A Gazetteer of the United States of America by John Hayward.

Hartford, CT: Case, Tiffany and Company. 1853. Public domain

1

It is on the ascent of a hill," says the author of the Notes on Virginia, “ which seems to have
been cloven through its length by some great convulsion. The fissure, just at the bridge, is by some
admeasurements 270 feet deep, by others only 205. It is about 45 feet wide at the bottom, and 90 feet
at the top ; this of course determines the length of the bridge, and its height from the water; its
breadth in the middle is about 60 feet, but more at the ends ; and the thickness of the mass, at the
summit of the arch, about 40 feet. A part of this thickness is constituted by a coat of earth, which
gives growth to many large trees. The residue, with the hill, on both sides, is one solid rock of lime-
stone. The arch approaches the semi-elliptical form ; but the larger axis of the ellipsis, which would
be the chord of the arch, is many times longer than the transverse. Though the sides of this bridge are
provided in some parts with a parapet of fixed rocks, yet few men have resolution to walk to them, and
look over into the abyss.
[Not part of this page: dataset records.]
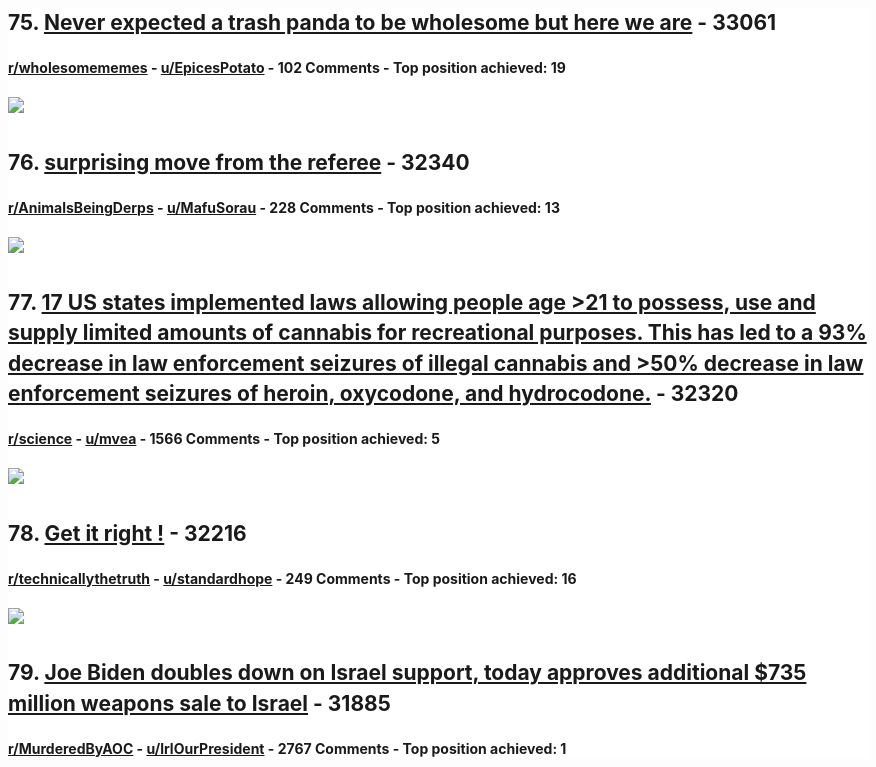 ## 75. [Never expected a trash panda to be wholesome but here we are](http://reddit.com/r/wholesomememes/comments/nejhsz/never_expected_a_trash_panda_to_be_wholesome_but/) - 33061
#### [r/wholesomememes](http://reddit.com/r/wholesomememes) - [u/EpicesPotato](http://reddit.com/u/EpicesPotato) - 102 Comments - Top position achieved: 19

<a href="https://i.redd.it/0bz6uumgapz61.png"><img src="https://b.thumbs.redditmedia.com/w9pGcWO-bOEzBDXkPxkoglir3hH3AaavfLi2I-jGtoY.jpg"></img></a>

## 76. [surprising move from the referee](http://reddit.com/r/AnimalsBeingDerps/comments/nekkb0/surprising_move_from_the_referee/) - 32340
#### [r/AnimalsBeingDerps](http://reddit.com/r/AnimalsBeingDerps) - [u/MafuSorau](http://reddit.com/u/MafuSorau) - 228 Comments - Top position achieved: 13

<a href="https://i.redd.it/mqiqddnvhpz61.gif"><img src="https://b.thumbs.redditmedia.com/1rgNJAgAoZA7zwF-OksvofBg3WLwXxsjqWWolL408_E.jpg"></img></a>

## 77. [17 US states implemented laws allowing people age &gt;21 to possess, use and supply limited amounts of cannabis for recreational purposes. This has led to a 93% decrease in law enforcement seizures of illegal cannabis and &gt;50% decrease in law enforcement seizures of heroin, oxycodone, and hydrocodone.](http://reddit.com/r/science/comments/ned5kj/17_us_states_implemented_laws_allowing_people_age/) - 32320
#### [r/science](http://reddit.com/r/science) - [u/mvea](http://reddit.com/u/mvea) - 1566 Comments - Top position achieved: 5

<a href="https://www.eurekalert.org/pub_releases/2021-05/sfts-nso051221.php"><img src="https://a.thumbs.redditmedia.com/37zykQ1KAPRRy7P77h0_NfOZO5Mv-QYVSVhZwUd_PS0.jpg"></img></a>

## 78. [Get it right !](http://reddit.com/r/technicallythetruth/comments/neeq7v/get_it_right/) - 32216
#### [r/technicallythetruth](http://reddit.com/r/technicallythetruth) - [u/standardhope](http://reddit.com/u/standardhope) - 249 Comments - Top position achieved: 16

<a href="https://i.redd.it/9lppp6dvaoz61.png"><img src="https://b.thumbs.redditmedia.com/q7-YX0pu5cqMAyhsU-QJZ68NcvjHdQrgmPldLb5R2og.jpg"></img></a>

## 79. [Joe Biden doubles down on Israel support, today approves additional $735 million weapons sale to Israel](http://reddit.com/r/MurderedByAOC/comments/nengxp/joe_biden_doubles_down_on_israel_support_today/) - 31885
#### [r/MurderedByAOC](http://reddit.com/r/MurderedByAOC) - [u/lrlOurPresident](http://reddit.com/u/lrlOurPresident) - 2767 Comments - Top position achieved: 1
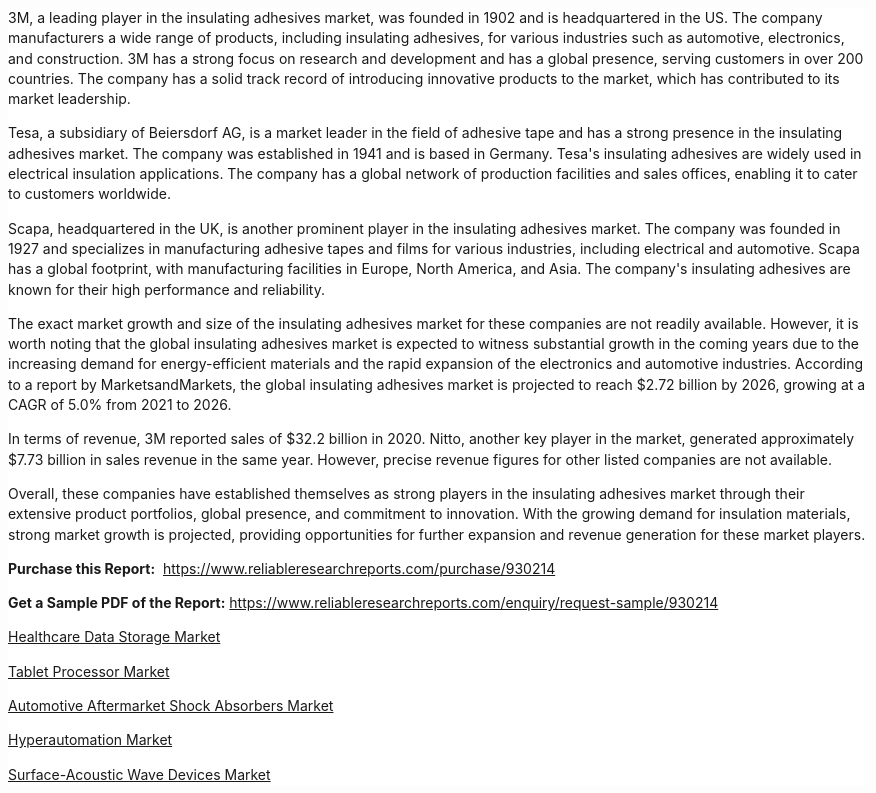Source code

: <p><p>3M, a leading player in the insulating adhesives market, was founded in 1902 and is headquartered in the US. The company manufacturers a wide range of products, including insulating adhesives, for various industries such as automotive, electronics, and construction. 3M has a strong focus on research and development and has a global presence, serving customers in over 200 countries. The company has a solid track record of introducing innovative products to the market, which has contributed to its market leadership.</p><p>Tesa, a subsidiary of Beiersdorf AG, is a market leader in the field of adhesive tape and has a strong presence in the insulating adhesives market. The company was established in 1941 and is based in Germany. Tesa's insulating adhesives are widely used in electrical insulation applications. The company has a global network of production facilities and sales offices, enabling it to cater to customers worldwide. </p><p>Scapa, headquartered in the UK, is another prominent player in the insulating adhesives market. The company was founded in 1927 and specializes in manufacturing adhesive tapes and films for various industries, including electrical and automotive. Scapa has a global footprint, with manufacturing facilities in Europe, North America, and Asia. The company's insulating adhesives are known for their high performance and reliability.</p><p>The exact market growth and size of the insulating adhesives market for these companies are not readily available. However, it is worth noting that the global insulating adhesives market is expected to witness substantial growth in the coming years due to the increasing demand for energy-efficient materials and the rapid expansion of the electronics and automotive industries. According to a report by MarketsandMarkets, the global insulating adhesives market is projected to reach $2.72 billion by 2026, growing at a CAGR of 5.0% from 2021 to 2026.</p><p>In terms of revenue, 3M reported sales of $32.2 billion in 2020. Nitto, another key player in the market, generated approximately $7.73 billion in sales revenue in the same year. However, precise revenue figures for other listed companies are not available.</p><p>Overall, these companies have established themselves as strong players in the insulating adhesives market through their extensive product portfolios, global presence, and commitment to innovation. With the growing demand for insulation materials, strong market growth is projected, providing opportunities for further expansion and revenue generation for these market players.</p></p>
<p><strong>Purchase this Report:</strong>&nbsp;&nbsp;<a href="https://www.reliableresearchreports.com/purchase/930214">https://www.reliableresearchreports.com/purchase/930214</a></p>
<p></p>
<p><strong>Get a Sample PDF of the Report:</strong>&nbsp;<a href="https://www.reliableresearchreports.com/enquiry/request-sample/930214">https://www.reliableresearchreports.com/enquiry/request-sample/930214</a></p>
<p><p><a href="https://medium.com/@jeromekling1967/healthcare-data-storage-market-size-growth-forecast-2023-2030-71e431195126">Healthcare Data Storage Market</a></p><p><a href="https://www.reportprime.com/tablet-processor-r1477">Tablet Processor Market</a></p><p><a href="https://www.linkedin.com/pulse/automotive-aftermarket-shock-absorbers-market-challenges-u6aue/">Automotive Aftermarket Shock Absorbers Market</a></p><p><a href="https://medium.com/@andrewhills1925/hyperautomation-market-size-growth-forecast-2023-2030-d0b690665f1d">Hyperautomation Market</a></p><p><a href="https://issuu.com/reportprime-2/docs/surface-acoustic-wave-devices-market-size-2030.ppt?fr=xKAE9_zU1NQ">Surface-Acoustic Wave Devices Market</a></p></p>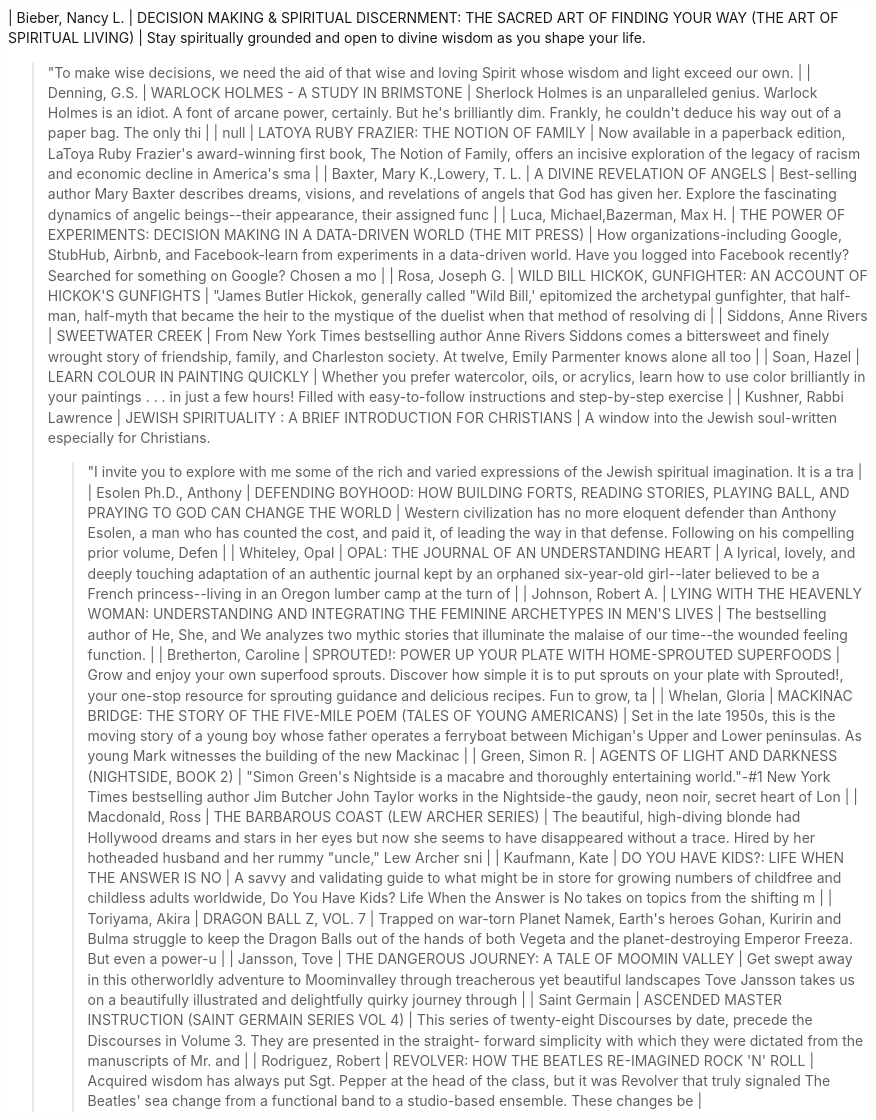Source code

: | Bieber, Nancy L. | DECISION MAKING &AMP; SPIRITUAL DISCERNMENT: THE SACRED ART OF FINDING YOUR WAY (THE ART OF SPIRITUAL LIVING) |  Stay spiritually grounded and open to divine wisdom as you shape your life. <blockquote> "To make wise decisions, we need the aid of that wise and loving Spirit whose wisdom and light exceed our own. |
| Denning, G.S. | WARLOCK HOLMES - A STUDY IN BRIMSTONE | Sherlock Holmes is an unparalleled genius. Warlock Holmes is an idiot. A font of arcane power, certainly. But he's brilliantly dim. Frankly, he couldn't deduce his way out of a paper bag. The only thi |
| null | LATOYA RUBY FRAZIER: THE NOTION OF FAMILY | Now available in a paperback edition, LaToya Ruby Frazier's award-winning first book, The Notion of Family, offers an incisive exploration of the legacy of racism and economic decline in America's sma |
| Baxter, Mary K.,Lowery, T. L. | A DIVINE REVELATION OF ANGELS |  Best-selling author Mary Baxter describes dreams, visions, and revelations of angels that God has given her.  Explore the fascinating dynamics of angelic beings--their appearance, their assigned func |
| Luca, Michael,Bazerman, Max H. | THE POWER OF EXPERIMENTS: DECISION MAKING IN A DATA-DRIVEN WORLD (THE MIT PRESS) |  How organizations-including Google, StubHub, Airbnb, and Facebook-learn from experiments in a data-driven world.  Have you logged into Facebook recently? Searched for something on Google? Chosen a mo |
| Rosa, Joseph G. | WILD BILL HICKOK, GUNFIGHTER: AN ACCOUNT OF HICKOK'S GUNFIGHTS |  "James Butler Hickok, generally called "Wild Bill,' epitomized the archetypal gunfighter, that half-man, half-myth that became the heir to the mystique of the duelist when that method of resolving di |
| Siddons, Anne Rivers | SWEETWATER CREEK |  From New York Times bestselling author Anne Rivers Siddons comes a bittersweet and finely wrought story of friendship, family, and Charleston society.  At twelve, Emily Parmenter knows alone all too  |
| Soan, Hazel | LEARN COLOUR IN PAINTING QUICKLY | Whether you prefer watercolor, oils, or acrylics, learn how to use color brilliantly in your paintings . . . in just a few hours!      Filled with easy-to-follow instructions and step-by-step exercise |
| Kushner, Rabbi Lawrence | JEWISH SPIRITUALITY : A BRIEF INTRODUCTION FOR CHRISTIANS |  A window into the Jewish soul-written especially for Christians. <blockquote> "I invite you to explore with me some of the rich and varied expressions of the Jewish spiritual imagination. It is a tra |
| Esolen Ph.D., Anthony | DEFENDING BOYHOOD: HOW BUILDING FORTS, READING STORIES, PLAYING BALL, AND PRAYING TO GOD CAN CHANGE THE WORLD | Western civilization has no more eloquent defender than Anthony Esolen, a man who has counted the cost, and paid it, of leading the way in that defense. Following on his compelling prior volume, Defen |
| Whiteley, Opal | OPAL: THE JOURNAL OF AN UNDERSTANDING HEART | A lyrical, lovely, and deeply touching adaptation of an authentic journal kept by an orphaned six-year-old girl--later believed to be a French princess--living in an Oregon lumber camp at the turn of  |
| Johnson, Robert A. | LYING WITH THE HEAVENLY WOMAN: UNDERSTANDING AND INTEGRATING THE FEMININE ARCHETYPES IN MEN'S LIVES | The bestselling author of He, She, and We analyzes two mythic stories that illuminate the malaise of our time--the wounded feeling function. |
| Bretherton, Caroline | SPROUTED!: POWER UP YOUR PLATE WITH HOME-SPROUTED SUPERFOODS |  Grow and enjoy your own superfood sprouts.  Discover how simple it is to put sprouts on your plate with Sprouted!, your one-stop resource for sprouting guidance and delicious recipes. Fun to grow, ta |
| Whelan, Gloria | MACKINAC BRIDGE: THE STORY OF THE FIVE-MILE POEM (TALES OF YOUNG AMERICANS) | Set in the late 1950s, this is the moving story of a young boy whose father operates a ferryboat between Michigan's Upper and Lower peninsulas. As young Mark witnesses the building of the new Mackinac |
| Green, Simon R. | AGENTS OF LIGHT AND DARKNESS (NIGHTSIDE, BOOK 2) | "Simon Green's Nightside is a macabre and thoroughly entertaining world."-#1 New York Times bestselling author Jim Butcher  John Taylor works in the Nightside-the gaudy, neon noir, secret heart of Lon |
| Macdonald, Ross | THE BARBAROUS COAST (LEW ARCHER SERIES) | The beautiful, high-diving blonde had Hollywood dreams and stars in her eyes but now she seems to have disappeared without a trace. Hired by her hotheaded husband and her rummy "uncle," Lew Archer sni |
| Kaufmann, Kate | DO YOU HAVE KIDS?: LIFE WHEN THE ANSWER IS NO | A savvy and validating guide to what might be in store for growing numbers of childfree and childless adults worldwide, Do You Have Kids? Life When the Answer is No takes on topics from the shifting m |
| Toriyama, Akira | DRAGON BALL Z, VOL. 7 | Trapped on war-torn Planet Namek, Earth's heroes Gohan, Kuririn and Bulma struggle to keep the Dragon Balls out of the hands of both Vegeta and the planet-destroying Emperor Freeza. But even a power-u |
| Jansson, Tove | THE DANGEROUS JOURNEY: A TALE OF MOOMIN VALLEY |  Get swept away in this otherworldly adventure to Moominvalley through treacherous yet beautiful landscapes  Tove Jansson takes us on a beautifully illustrated and delightfully quirky journey through  |
| Saint Germain | ASCENDED MASTER INSTRUCTION (SAINT GERMAIN SERIES VOL 4) | This series of twenty-eight Discourses by date, precede the Discourses in Volume 3. They are presented in the straight- forward simplicity with which they were dictated from the manuscripts of Mr. and |
| Rodriguez, Robert | REVOLVER: HOW THE BEATLES RE-IMAGINED ROCK 'N' ROLL | Acquired wisdom has always put Sgt. Pepper at the head of the class, but it was Revolver that truly signaled The Beatles' sea change from a functional band to a studio-based ensemble. These changes be |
You involuntarily fall on your hands and feet, creep to them, and peep over.
If the view from the top be painful and intolerable, that from below is delightful in an equal extreme.
It is impossible for the emotions arising from the sublime to be felt beyond what they are here; so
beautiful an arch, so elevated, so light, and springing, as it were, up to heaven ! The rapture of the
spectator is really indescribable ! " — p. 21.